I'll get the EF-S 10mm f/2.8 lens if it ever gets released!


----------



## Foxdude (Apr 6, 2018)

*Re: Canon Patent Application: APS-C 10mm 2.8 BR and 35mm BR patent application*

Might these lenses be Ef-m mount lenses? I really hope so. Ef-m 32mm F 1.4 is already confirmed, so why not?


----------



## Mac Duderson (Apr 6, 2018)

*Re: Canon Patent Application: APS-C 10mm 2.8 BR and 35mm BR patent application*

How about a 28mm 1.4L BR 8)


----------



## wazmunstr (Apr 6, 2018)

As someone that shoots bmx videos, this would be incredible! I use my 10-18mm daily, so extra f-stops would be such a huge help! Too bad they can't make this in a zoom. 10-22 2.8? DREAM.

Also, first post, long time lurker!


----------



## neuroanatomist (Apr 6, 2018)

*Re: Canon Patent Application: APS-C 10mm 2.8 BR and 35mm BR patent application*



Foxdude said:


> Might these lenses be Ef-m mount lenses?

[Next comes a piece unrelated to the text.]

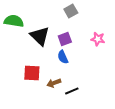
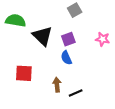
red square: (32, 73) -> (24, 73), moved
brown arrow: (54, 83) -> (57, 85), turned 104

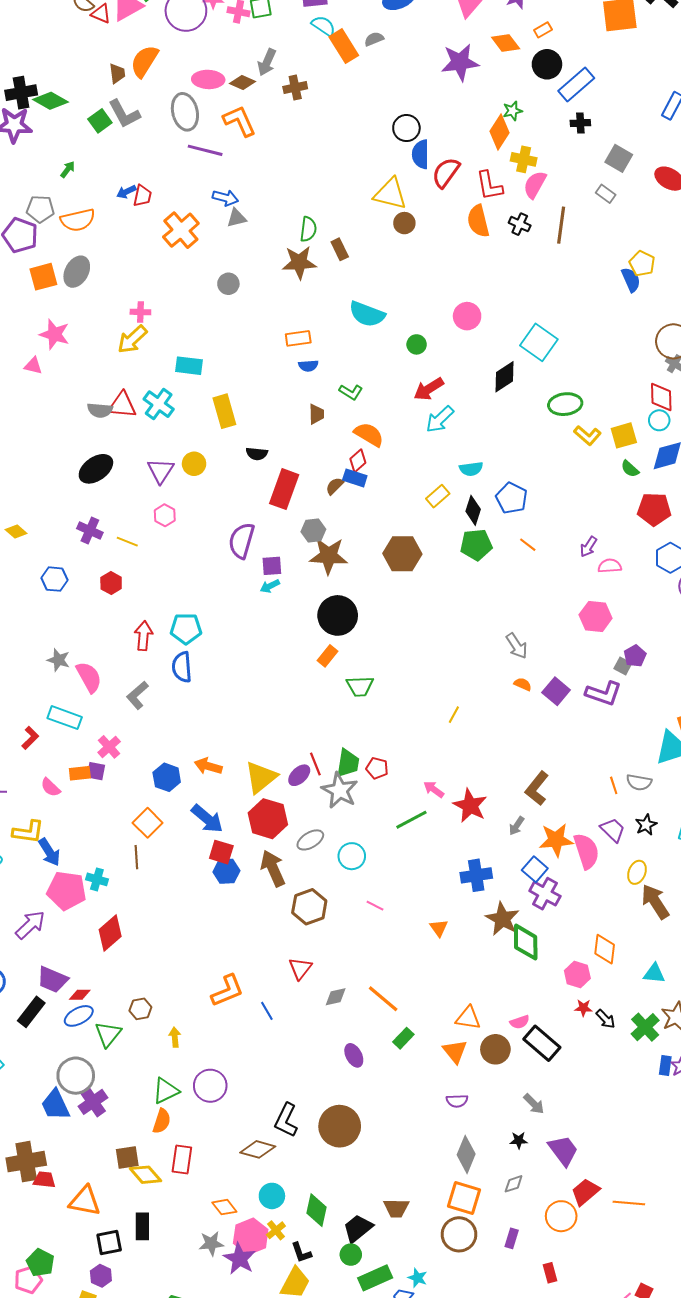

The backfocus distance would likeny indicate if that is the case.


----------



## Don Haines (Apr 6, 2018)

wazmunstr said:


> As someone that shoots bmx videos, this would be incredible! I use my 10-18mm daily, so extra f-stops would be such a huge help! Too bad they can't make this in a zoom. 10-22 2.8? DREAM.
> 
> Also, first post, long time lurker!



There is a really nice (and fast) Tokina lens you might want to look at...... I’ve got the older version which is 11-16 at F2.8, but I think the new one is 11-20 at F2.8....


----------



## 20Dave (Apr 7, 2018)

What does BR stand for?


----------



## Cochese (Apr 8, 2018)

20Dave said:


> What does BR stand for?



Blu-Ray. It's lets the lens record up to 8K.


----------



## weilin (Apr 8, 2018)

20Dave said:


> What does BR stand for?



I'm not sure if the person above me is being serious, but:

BR = blue spectrum refractive

https://petapixel.com/2016/03/10/canons-new-blue-spectrum-refractive-lens-technology-works/


----------